Of course, every product has pluses and minuses. From that perspective, Amazon Redshift has some issues with snapshot restoring when we handle huge datasets. When our snapshot size is really huge, like 20 TB+, we are forced to wait a long time to get it restored. This is reasonable, as they need to transfer the entire dataset to the cluster.
My thought on this issue is that Amazon has their own data centers and they are connecting each region of storage through Direct Connect. The input and output network data transfer might not be a complex thing. For example, if they used 10 Gbps network transfer, they can transfer 1 TB in less than two minutes, but that’s not happening now. To restore 1 TB of data, it takes more than 30-40 minutes.
For how long have I used the solution?
I have used it for the last 3.5 Years.
I am using Amazon Redshift for big data mapping and data aggregation.
We are using most of their products. Specifically, we are using their dedicated data-centre service (Direct Connect). We are using Amazon products such as Amazon EC2, S3, SQS, EMR, ML, CloudWatch, Redshift, DynamoDB, etc., for more than 10-12 years.
What do I think about the stability of the solution?
I have encountered stability issues. A few weeks ago, I encountered an issue with hardware failure and database health status failure. When we face these kind of issues, we can't do anything from our side until the Amazon technical team finds the issue and rectifies it. It takes time to get resolved. If we are in a rush to deliver something for a client and encountered these issue, we are really screwed.
What do I think about the scalability of the solution?
Ofcourse. When the amount of data that we handle in the cluster grew, we need to increase the cluster or node size. Apparently, the size of node or cluster increases the hold time for synchronizing the data (meta data) with the node manager. The initial time increases when we start the cluster.
How are customer service and technical support?
Customer Service good. But couldn't make direct call to customer service many times. I could catch them through their web UI rather making direct call. Technical Support
Technical support is really great, but it’s paid support. The Basic Support plan doesn't have the option for technical support. It’s only providing billing support.
Which solution did I use previously and why did I switch?
I have experience working in Hadoop as well. When I compare the two (Redshift & Hadoop), Redshift is more user friendly in terms of configuration and maintenance.
How was the initial setup?
The initial setup of Amazon Redshift is so simple and straightforward. We do not need to read or understand any of the technical documentation. Simply said, it’s a plug-and-play service or platform.
What about the implementation team?
I have implemented through in-house.
What was our ROI?
In terms of ROI, I can't directly convert to it. Because we are not using only Redshift. We are using multiple product to increase our revenue and decrease time consumption. So It's difficult to calculate ROI of Redshift usage.
What's my experience with pricing, setup cost, and licensing?

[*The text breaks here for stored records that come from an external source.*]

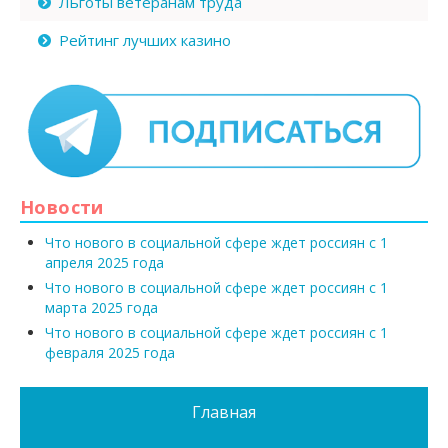
Льготы ветеранам труда
Рейтинг лучших казино
Новости
Что нового в социальной сфере ждет россиян с 1
апреля 2025 года
Что нового в социальной сфере ждет россиян с 1
марта 2025 года
Что нового в социальной сфере ждет россиян с 1
февраля 2025 года
Главная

Pricing and licensing is so important. In terms of pricing, it's bit high, as they are using standard hardware. My advice to users is: We need to start the cluster when we require it. At the end of the workday, we can just snapshot the clusters and shut them down. And then we restore those snapshots when we need them back. That way, we are charged only for usage rather than spending money on wait time or sleep.
Which other solutions did I evaluate?
I evaluated Hadoop and Spark, along with Redshift. I have no negative comments about those other products. Redshift is flexible in terms of configuration, maintenance and security, especially VPC configuration, which secures our data a lot.
What other advice do I have?
Use this product for huge data mapping or aggregation. Use Redshift through VPC to keep their data very secure and for a long time.